Copy out each of the lines below word for word, with nothing added or left out.

--- begin RECORDS ---

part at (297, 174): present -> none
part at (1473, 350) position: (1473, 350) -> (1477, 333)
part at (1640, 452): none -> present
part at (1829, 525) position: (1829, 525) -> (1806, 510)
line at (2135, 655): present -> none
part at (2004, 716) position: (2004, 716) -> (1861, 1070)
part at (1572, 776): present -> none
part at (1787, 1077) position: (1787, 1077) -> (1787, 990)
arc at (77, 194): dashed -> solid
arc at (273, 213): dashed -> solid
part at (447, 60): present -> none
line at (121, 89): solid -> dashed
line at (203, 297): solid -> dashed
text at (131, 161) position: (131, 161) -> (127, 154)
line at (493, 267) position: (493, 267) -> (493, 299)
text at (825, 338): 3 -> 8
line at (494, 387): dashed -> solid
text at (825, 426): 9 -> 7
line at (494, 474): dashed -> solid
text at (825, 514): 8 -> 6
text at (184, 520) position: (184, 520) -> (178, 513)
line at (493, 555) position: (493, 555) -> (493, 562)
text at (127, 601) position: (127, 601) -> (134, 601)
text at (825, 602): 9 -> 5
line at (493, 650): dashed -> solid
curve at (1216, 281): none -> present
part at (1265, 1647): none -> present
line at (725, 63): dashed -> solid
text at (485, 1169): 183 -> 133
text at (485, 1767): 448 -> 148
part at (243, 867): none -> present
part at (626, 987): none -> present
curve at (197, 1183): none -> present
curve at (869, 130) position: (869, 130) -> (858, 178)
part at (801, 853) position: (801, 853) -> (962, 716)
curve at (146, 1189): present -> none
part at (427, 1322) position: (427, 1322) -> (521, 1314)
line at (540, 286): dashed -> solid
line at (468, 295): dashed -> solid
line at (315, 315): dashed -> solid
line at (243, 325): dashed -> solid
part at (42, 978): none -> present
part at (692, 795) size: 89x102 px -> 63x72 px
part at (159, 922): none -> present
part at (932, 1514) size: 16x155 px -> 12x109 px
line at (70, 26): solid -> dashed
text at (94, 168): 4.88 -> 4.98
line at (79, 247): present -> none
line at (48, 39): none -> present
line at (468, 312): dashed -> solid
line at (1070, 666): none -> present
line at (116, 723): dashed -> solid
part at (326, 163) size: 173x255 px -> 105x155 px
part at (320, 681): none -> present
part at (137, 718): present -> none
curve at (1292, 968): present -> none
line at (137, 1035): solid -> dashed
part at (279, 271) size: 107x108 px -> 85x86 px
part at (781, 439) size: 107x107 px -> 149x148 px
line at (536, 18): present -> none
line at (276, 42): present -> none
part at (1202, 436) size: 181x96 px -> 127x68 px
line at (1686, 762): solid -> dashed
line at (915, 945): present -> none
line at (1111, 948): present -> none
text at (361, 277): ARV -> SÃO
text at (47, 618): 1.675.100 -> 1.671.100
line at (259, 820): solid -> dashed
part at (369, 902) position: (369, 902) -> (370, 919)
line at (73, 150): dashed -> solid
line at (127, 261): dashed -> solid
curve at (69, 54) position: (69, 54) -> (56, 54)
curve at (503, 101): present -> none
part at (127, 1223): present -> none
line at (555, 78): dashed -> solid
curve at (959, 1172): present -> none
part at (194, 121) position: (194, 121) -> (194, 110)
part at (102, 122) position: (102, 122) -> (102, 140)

--- end RECORDS ---

FINISHED TASK:
part at (297, 174): present -> none
part at (1473, 350) position: (1473, 350) -> (1477, 333)
part at (1640, 452): none -> present
part at (1829, 525) position: (1829, 525) -> (1806, 510)
line at (2135, 655): present -> none
part at (2004, 716) position: (2004, 716) -> (1861, 1070)
part at (1572, 776): present -> none
part at (1787, 1077) position: (1787, 1077) -> (1787, 990)
arc at (77, 194): dashed -> solid
arc at (273, 213): dashed -> solid
part at (447, 60): present -> none
line at (121, 89): solid -> dashed
line at (203, 297): solid -> dashed
text at (131, 161) position: (131, 161) -> (127, 154)
line at (493, 267) position: (493, 267) -> (493, 299)
text at (825, 338): 3 -> 8
line at (494, 387): dashed -> solid
text at (825, 426): 9 -> 7
line at (494, 474): dashed -> solid
text at (825, 514): 8 -> 6
text at (184, 520) position: (184, 520) -> (178, 513)
line at (493, 555) position: (493, 555) -> (493, 562)
text at (127, 601) position: (127, 601) -> (134, 601)
text at (825, 602): 9 -> 5
line at (493, 650): dashed -> solid
curve at (1216, 281): none -> present
part at (1265, 1647): none -> present
line at (725, 63): dashed -> solid
text at (485, 1169): 183 -> 133
text at (485, 1767): 448 -> 148
part at (243, 867): none -> present
part at (626, 987): none -> present
curve at (197, 1183): none -> present
curve at (869, 130) position: (869, 130) -> (858, 178)
part at (801, 853) position: (801, 853) -> (962, 716)
curve at (146, 1189): present -> none
part at (427, 1322) position: (427, 1322) -> (521, 1314)
line at (540, 286): dashed -> solid
line at (468, 295): dashed -> solid
line at (315, 315): dashed -> solid
line at (243, 325): dashed -> solid
part at (42, 978): none -> present
part at (692, 795) size: 89x102 px -> 63x72 px
part at (159, 922): none -> present
part at (932, 1514) size: 16x155 px -> 12x109 px
line at (70, 26): solid -> dashed
text at (94, 168): 4.88 -> 4.98
line at (79, 247): present -> none
line at (48, 39): none -> present
line at (468, 312): dashed -> solid
line at (1070, 666): none -> present
line at (116, 723): dashed -> solid
part at (326, 163) size: 173x255 px -> 105x155 px
part at (320, 681): none -> present
part at (137, 718): present -> none
curve at (1292, 968): present -> none
line at (137, 1035): solid -> dashed
part at (279, 271) size: 107x108 px -> 85x86 px
part at (781, 439) size: 107x107 px -> 149x148 px
line at (536, 18): present -> none
line at (276, 42): present -> none
part at (1202, 436) size: 181x96 px -> 127x68 px
line at (1686, 762): solid -> dashed
line at (915, 945): present -> none
line at (1111, 948): present -> none
text at (361, 277): ARV -> SÃO
text at (47, 618): 1.675.100 -> 1.671.100
line at (259, 820): solid -> dashed
part at (369, 902) position: (369, 902) -> (370, 919)
line at (73, 150): dashed -> solid
line at (127, 261): dashed -> solid
curve at (69, 54) position: (69, 54) -> (56, 54)
curve at (503, 101): present -> none
part at (127, 1223): present -> none
line at (555, 78): dashed -> solid
curve at (959, 1172): present -> none
part at (194, 121) position: (194, 121) -> (194, 110)
part at (102, 122) position: (102, 122) -> (102, 140)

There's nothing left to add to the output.